This weaving project looks lovely as a mobile, but you can also use it as a net for catching fairies. (Note: Results not guaranteed.)
You’ll need a sturdy, Y-shaped branch. To make the loom’s warp (the strands that act as the foundation of the weaving), tie the end of a ball of yarn near the base of the branch’s fork. Wrap the yarn once around one leg of the fork, then cross to the other leg and wrap the yarn once around it. Repeat, keeping the yarn fairly tight, until you reach the ends of the fork. Tie off the yarn.
For the weft (the yarn you weave through the warp), thread a piece of yarn that’s about five times the length of the branch into a plastic yarn needle. Tie the end of the yarn to the bottom-most thread of the warp. With the needle, pull the yarn in and out of the warp. It will seem a little strange at first because half the warp threads will be higher than the others — just treat them as though they were flat. When you’ve used up the length of yarn, tie another piece to the end and continue weaving. When you’re done, tie the yarn end to the warp or just tuck it into the tapestry.

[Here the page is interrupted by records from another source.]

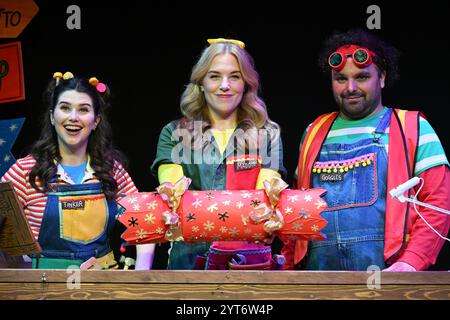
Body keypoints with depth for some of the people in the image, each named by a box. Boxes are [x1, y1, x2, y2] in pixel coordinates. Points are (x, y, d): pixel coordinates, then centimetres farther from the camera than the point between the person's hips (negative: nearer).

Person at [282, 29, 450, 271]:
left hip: (388, 272, -3)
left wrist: (411, 263, -14)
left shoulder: (413, 127, 6)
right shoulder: (314, 133, 18)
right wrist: (288, 267, 11)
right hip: (319, 274, 3)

This project starts with a trip outdoors to collect a basket of small, beautiful stones for an all-natural mosaic. Make sure the pebbles are clean and dry before you press them into the dough.
When you have your pebbles, mix up the salt dough. Our recipe makes enough for three 6-inch-round plaques.
You will need:
3 cups flour
1 cup salt
1 1/4 cups water (plus up to an additional 1/4 cup, as needed)
Use an electric mixer on medium speed to beat the ingredients together until a ball forms. If the mixture is still crumbly, add more water.
Knead the dough until it?s smooth. Divide the dough into three balls. Place each ball on a piece of foil and flatten it into a disk. Press pebbles into the dough to create a design.
Heat the oven to 275 degrees. Transfer the foil and dough onto a baking sheet. Bake the plaques for two hours, then let them cool completely. Check to see if any pebbles are loose; if so, remove them, add a drop of tacky glue, and replace them.
The designs of these wild creatures were partly inspired by animalitos, brightly-painted sculptures made in Oaxaca, Mexico.
Find a fallen branch or stick with distinctive features, such as knots or forks. Clean the stick, and if the bark is loose, remove it. Cover the stick with white acrylic paint and let it dry. (The base coat will make your final colors much brighter.) Paint your creature. Add yarn hair and tails with tacky glue.
The Yarney Stone
Wrap colorful yarn around smooth rocks to make artful objects that are satisfying to stack or simply to admire.
Brush a ring of tacky glue around the middle of a clean rock. Starting from the center, wrap yarn around the rock, spiraling toward one end. Add more glue as you go. Repeat the process to cover the other half, again wrapping from the center to the end.
Rocky the Hedgehog
You’ll want just the right rock for this spiky guy. Ours is oblong and about 6 inches long. To protect your table from scratches, glue felt to the bottom of the stone. Brush a generous amount of tacky glue around the middle and press dry pine needles in it. The needles should point toward the tail of the hedgehog. Glue a second row of needles in front of the first, leaving a blank space for the face. For ears, glue on small pinecones or pebbles. Add a face with either black acrylic paint or a permanent marker.